Retailers make a bold move when they implement OMS: They are inserting a 24/7 value proposition into dozens of systems designed for once-a-day updating. (See our blog OMS the New Retail Systems Epicenter).
But if you are like most retailers, it turns out that fully integrating OMS with your time-honored processes is extremely challenging. This reality has kept us very busy addressing our clients’ integration issues as they learn to live on the edge of OMS. Our clients know that, while living on the edge can be exhilarating, falling over the edge can cause serious injury.
As with most major software initiatives, OMS brings both good and bad news. The good news is that your stores now have digital age relevance, and you can leverage inventories as never before.
The bad news is that to be successful—even competitive—in this world, your customer interface must deliver the truth at every possible customer interaction or touchpoint. For that, your batch systems must provide access to the customer, prior transactions, the current condition of your inventory, price and promotional, and shipping and handling status. That’s extremely difficult using traditional integration methods.

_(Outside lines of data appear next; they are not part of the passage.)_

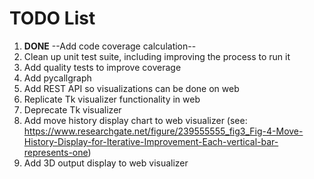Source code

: # TODO List

1. __DONE__ --Add code coverage calculation--
2. Clean up unit test suite, including improving the process to run it
3. Add quality tests to improve coverage
4. Add pycallgraph
5. Add REST API so visualizations can be done on web
6. Replicate Tk visualizer functionality in web
7. Deprecate Tk visualizer
8. Add move history display chart to web visualizer (see: https://www.researchgate.net/figure/239555555_fig3_Fig-4-Move-History-Display-for-Iterative-Improvement-Each-vertical-bar-represents-one)
9. Add 3D output display to web visualizer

The old ways of measuring stock levels fail quickly when your stores fulfill online orders. Now you must track items you set aside, pickups, deliveries, cancellations, and returns. Each of these interactions demand real-time access to your key tables such as product, price, promotion, transaction, inventory, and customer. OMS puts your inventories in play 24/7.
Before OMS hit its stride, retailers almost never gave integration the attention it deserved. Too often, we’ve been involved in OMS initiatives that were short-sighted and took too many shortcuts . The consequences are immense. When ecommerce scales, you find yourself encumbered with extraordinary efforts to satisfy angry customers and keep operational costs in check.
Worse, digital commerce is not standing still. Progressive retailers are aggressively adding customer engagement use cases and extending their OMS across multiple channels from Social, Market Places and Mobile to Kiosk and Call center. If your OMS is not fully integrated, expansion magnifies the underlying difficulties. Living on the Edge can be extremely demanding.
At RIBA, many of our clients are rethinking their whole approach to OMS integration projects. They are leveraging their batch systems to support near real-time dialog with their key tables. They are proactively flagging corrupted data flows, process breakdowns, or out-of-sync files.
And once our clients’ batch systems start living in OMS harmony, not on the edge, we’ll help our clients pass to their Analytics backend every useful tidbit of data about the customer path to purchase. This will give them the necessary insight and knowledge to effectively compete.
Living on the Edge is not where they want to be. They are finally giving data integration the attention it deserves.